Document text:
╭──
There was also a Buddy in Australia who had a bucket list and a Facebook page that, like the Michigan Buddy’s, was called Buddy’s Bucket List; he died on Wednesday with all but one item (“help other animals”) checked off. Before the Buddies, there was Reyes, a Pennsylvania dog who checked off more than 80 experiences — including eating fries at McDonald’s — before dying Feb. 3. Before Reyes, there was Chester in Georgia. Before Chester, there was Gizelle from New York. She rode in a canoe, and her owner got a book deal.
Subaru jumped on the dog bucket-list bandwagon last year with an ad featuring a man “who rewards his faithful, old friend with the weekend trip of a lifetime, with a little help from his Subaru Impreza.” And, yes, it included the beach and takeout.
The canine bucket list trend is anthropomorism at its finest — in this case, humans use their own emotions and experiences (and, surely, what they believe to be their dogs’) to interpret what dogs want to do in their final days.
╰──
Recorded information:
╭──
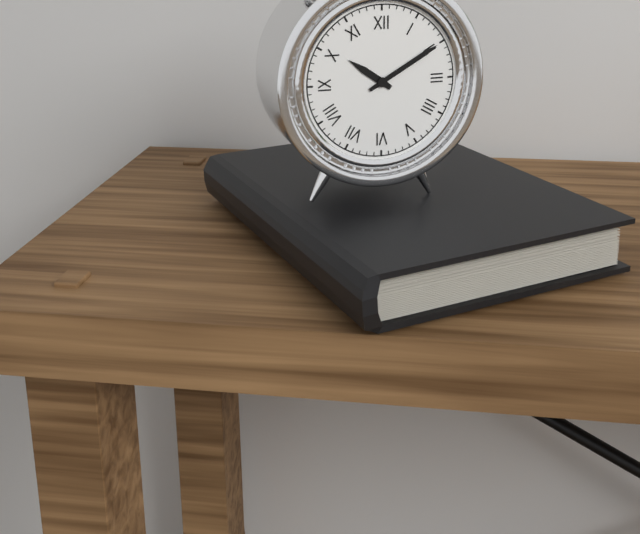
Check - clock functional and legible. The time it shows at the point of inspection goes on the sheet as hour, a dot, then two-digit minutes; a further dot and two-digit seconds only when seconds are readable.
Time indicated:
╰──
Description of the task:
Continue the article about dog bucket lists from where it ends.

Result of the task:
“It’s a great exhibit of two things,” said Alexandra Horowitz, the author of “Inside of a Dog” and the director of the Dog Cognition Lab at Barnard College. “One, our really wanting the dog to have a good life and death. And this is a wonderful thing. And then also taking the things that are meaningful for us and putting them on the dog. Period.”
Writing on the website Vetstreet last year, veterinarian Jessica Vogelsang cautioned dog owners to “be careful when planning these sorts of adventures, as your pets really can’t give a whole lot of input into what they feel like doing.” She noted that terminally ill dogs often feel pretty horrible and would probably prefer to avoid long road trips and foods that might make them even more nauseated. Beach visits and cuddles make sense, she wrote.
Do they? Who knows? The dogs with bucket lists haven’t said, but most looked relatively happy. You be the judge.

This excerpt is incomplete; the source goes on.